13.1.3.2 Pipeline Registry Cache
A focused guide to Pipeline Registry Cache, connecting core concepts with practical Docker and container operations.
Pipeline registry cache uses a container registry as the storage location for Docker's build cache, pushing and pulling dedicated cache layers to and from that registry, providing a persistent caching mechanism that works regardless of which specific ephemeral CI runner instance happens to execute a given build.
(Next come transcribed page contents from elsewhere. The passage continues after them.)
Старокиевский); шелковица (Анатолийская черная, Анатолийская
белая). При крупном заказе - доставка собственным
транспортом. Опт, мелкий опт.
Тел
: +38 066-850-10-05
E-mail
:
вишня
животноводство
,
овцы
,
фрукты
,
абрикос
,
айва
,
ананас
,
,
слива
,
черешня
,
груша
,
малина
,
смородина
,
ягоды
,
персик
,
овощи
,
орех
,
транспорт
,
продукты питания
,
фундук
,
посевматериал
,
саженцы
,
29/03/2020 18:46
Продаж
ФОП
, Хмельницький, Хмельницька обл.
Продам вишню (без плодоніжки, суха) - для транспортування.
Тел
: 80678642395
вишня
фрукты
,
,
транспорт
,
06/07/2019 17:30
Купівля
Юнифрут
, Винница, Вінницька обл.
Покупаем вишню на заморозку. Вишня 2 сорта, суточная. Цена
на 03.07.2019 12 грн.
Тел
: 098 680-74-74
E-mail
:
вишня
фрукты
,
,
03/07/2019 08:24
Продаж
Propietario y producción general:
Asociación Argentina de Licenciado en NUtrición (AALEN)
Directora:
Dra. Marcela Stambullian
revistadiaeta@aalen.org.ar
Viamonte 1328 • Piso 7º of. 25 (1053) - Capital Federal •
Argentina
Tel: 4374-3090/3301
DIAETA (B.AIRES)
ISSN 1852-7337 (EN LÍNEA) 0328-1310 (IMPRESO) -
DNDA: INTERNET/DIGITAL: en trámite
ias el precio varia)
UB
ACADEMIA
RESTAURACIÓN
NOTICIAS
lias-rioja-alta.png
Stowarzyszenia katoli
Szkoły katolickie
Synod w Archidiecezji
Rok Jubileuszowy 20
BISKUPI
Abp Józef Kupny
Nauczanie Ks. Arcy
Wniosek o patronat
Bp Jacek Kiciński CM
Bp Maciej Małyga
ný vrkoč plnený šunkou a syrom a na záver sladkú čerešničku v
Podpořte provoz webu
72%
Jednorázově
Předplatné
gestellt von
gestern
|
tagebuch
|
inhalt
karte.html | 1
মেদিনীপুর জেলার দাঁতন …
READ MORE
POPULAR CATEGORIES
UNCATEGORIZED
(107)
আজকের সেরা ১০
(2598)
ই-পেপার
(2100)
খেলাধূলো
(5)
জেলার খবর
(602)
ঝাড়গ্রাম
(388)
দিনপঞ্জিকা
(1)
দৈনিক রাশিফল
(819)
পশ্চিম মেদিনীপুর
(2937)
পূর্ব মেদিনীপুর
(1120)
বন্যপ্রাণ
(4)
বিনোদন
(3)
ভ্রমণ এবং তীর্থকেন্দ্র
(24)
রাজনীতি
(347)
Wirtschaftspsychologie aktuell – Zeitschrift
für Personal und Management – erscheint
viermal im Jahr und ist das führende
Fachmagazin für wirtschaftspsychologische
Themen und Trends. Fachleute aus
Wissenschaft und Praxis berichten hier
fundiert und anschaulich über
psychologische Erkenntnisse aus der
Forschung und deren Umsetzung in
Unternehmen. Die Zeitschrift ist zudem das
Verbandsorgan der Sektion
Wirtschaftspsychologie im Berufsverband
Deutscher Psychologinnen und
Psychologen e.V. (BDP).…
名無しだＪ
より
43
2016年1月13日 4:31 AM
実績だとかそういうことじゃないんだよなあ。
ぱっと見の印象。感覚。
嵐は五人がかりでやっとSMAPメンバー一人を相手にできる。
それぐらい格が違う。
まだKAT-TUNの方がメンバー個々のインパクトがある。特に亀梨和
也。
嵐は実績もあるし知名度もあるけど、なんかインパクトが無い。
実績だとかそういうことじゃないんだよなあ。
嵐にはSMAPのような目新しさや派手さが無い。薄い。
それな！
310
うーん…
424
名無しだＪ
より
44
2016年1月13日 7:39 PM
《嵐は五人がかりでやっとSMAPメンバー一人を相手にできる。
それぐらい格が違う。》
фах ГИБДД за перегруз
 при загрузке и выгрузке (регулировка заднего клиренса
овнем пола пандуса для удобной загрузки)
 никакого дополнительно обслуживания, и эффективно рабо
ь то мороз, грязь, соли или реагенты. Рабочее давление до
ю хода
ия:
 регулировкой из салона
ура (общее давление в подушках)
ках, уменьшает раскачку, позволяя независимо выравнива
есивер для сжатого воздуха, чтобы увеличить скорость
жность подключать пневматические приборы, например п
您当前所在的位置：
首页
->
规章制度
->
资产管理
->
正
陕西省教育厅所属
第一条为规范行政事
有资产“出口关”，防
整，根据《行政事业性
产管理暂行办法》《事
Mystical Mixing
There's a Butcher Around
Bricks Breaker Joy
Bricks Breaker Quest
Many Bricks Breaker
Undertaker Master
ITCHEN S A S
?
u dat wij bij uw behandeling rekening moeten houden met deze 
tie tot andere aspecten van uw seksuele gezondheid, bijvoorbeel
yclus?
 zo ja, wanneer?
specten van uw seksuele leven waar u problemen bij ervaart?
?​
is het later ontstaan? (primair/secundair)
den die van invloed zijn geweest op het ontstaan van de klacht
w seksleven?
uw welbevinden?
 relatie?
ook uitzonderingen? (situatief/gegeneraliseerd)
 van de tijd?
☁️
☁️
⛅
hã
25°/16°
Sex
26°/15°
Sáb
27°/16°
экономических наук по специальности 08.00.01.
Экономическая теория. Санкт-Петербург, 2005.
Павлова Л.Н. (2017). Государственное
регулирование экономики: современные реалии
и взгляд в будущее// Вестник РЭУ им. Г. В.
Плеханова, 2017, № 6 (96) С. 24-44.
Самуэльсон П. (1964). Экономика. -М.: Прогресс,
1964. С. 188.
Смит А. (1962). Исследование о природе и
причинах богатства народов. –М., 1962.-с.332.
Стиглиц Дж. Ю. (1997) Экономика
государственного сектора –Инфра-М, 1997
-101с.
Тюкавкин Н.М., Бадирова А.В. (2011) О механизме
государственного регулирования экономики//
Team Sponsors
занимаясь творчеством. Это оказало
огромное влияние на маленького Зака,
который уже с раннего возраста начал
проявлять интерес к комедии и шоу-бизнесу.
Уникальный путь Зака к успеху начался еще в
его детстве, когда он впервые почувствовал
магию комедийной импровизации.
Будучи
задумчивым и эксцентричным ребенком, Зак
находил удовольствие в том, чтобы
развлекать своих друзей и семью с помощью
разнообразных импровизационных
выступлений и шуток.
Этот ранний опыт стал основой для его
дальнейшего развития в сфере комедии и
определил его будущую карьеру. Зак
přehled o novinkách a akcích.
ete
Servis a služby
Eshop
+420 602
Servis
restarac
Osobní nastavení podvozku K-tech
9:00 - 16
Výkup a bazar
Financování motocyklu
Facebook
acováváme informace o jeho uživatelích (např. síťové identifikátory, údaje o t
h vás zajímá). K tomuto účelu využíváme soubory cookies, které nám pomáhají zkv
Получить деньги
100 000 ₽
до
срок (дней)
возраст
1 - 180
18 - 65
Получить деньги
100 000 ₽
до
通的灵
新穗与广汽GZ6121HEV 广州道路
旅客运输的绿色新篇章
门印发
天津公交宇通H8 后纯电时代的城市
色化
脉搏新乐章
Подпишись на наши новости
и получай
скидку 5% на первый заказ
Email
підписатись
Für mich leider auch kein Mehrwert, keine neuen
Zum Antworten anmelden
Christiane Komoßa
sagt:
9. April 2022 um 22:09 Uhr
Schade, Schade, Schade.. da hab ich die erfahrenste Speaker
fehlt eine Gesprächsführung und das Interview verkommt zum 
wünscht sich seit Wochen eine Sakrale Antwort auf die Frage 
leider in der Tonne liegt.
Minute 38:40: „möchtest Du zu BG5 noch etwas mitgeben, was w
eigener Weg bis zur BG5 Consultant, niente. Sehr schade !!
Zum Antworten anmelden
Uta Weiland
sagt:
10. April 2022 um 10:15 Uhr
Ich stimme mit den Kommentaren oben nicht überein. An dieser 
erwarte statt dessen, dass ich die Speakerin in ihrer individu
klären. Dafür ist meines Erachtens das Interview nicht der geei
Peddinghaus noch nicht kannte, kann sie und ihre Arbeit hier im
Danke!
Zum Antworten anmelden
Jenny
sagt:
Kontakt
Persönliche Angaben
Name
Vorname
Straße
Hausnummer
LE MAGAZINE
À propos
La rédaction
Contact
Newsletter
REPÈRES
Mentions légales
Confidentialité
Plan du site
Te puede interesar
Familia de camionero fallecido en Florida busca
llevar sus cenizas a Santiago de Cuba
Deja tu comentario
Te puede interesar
Configuring a Registry-Based Cache
BuildKit supports exporting and importing cache directly to and from a registry, separate from the actual application image being built.
docker buildx build \
--cache-from type=registry,ref=registry.example.com/myapp:buildcache \
--cache-to type=registry,ref=registry.example.com/myapp:buildcache,mode=max \
-t registry.example.com/myapp:${{ github.sha }} \
--push .
The --cache-to flag pushes an updated cache after this build; the --cache-from flag pulls the existing cache before starting, regardless of which runner instance executes either step.
Why mode=max Captures More Caching Opportunity
The default caching mode only caches layers that end up in the final image, while mode=max additionally caches intermediate layers from earlier build stages, providing more caching opportunity for multi-stage builds specifically.
--cache-to type=registry,ref=myapp:buildcache,mode=max
This matters particularly for multi-stage Dockerfiles, where intermediate build-stage layers wouldn't otherwise be captured by the more limited default caching mode.
Why a Dedicated Cache Tag Keeps Things Organized
Using a clearly named, dedicated tag (like buildcache) for this purpose, separate from actual application version tags, keeps the registry's purpose-built cache artifacts clearly distinguished from genuinely deployable images.
docker images registry.example.com/myapp
myapp:buildcache (cache artifact, not deployable)
myapp:1.4.2 (actual deployable release)
Why Pipeline Registry Cache Matters
A registry-based cache provides a reliable, persistent caching mechanism for CI builds that works correctly regardless of runner ephemerality, making it one of the more broadly applicable approaches for meaningfully speeding up containerized CI/CD pipelines.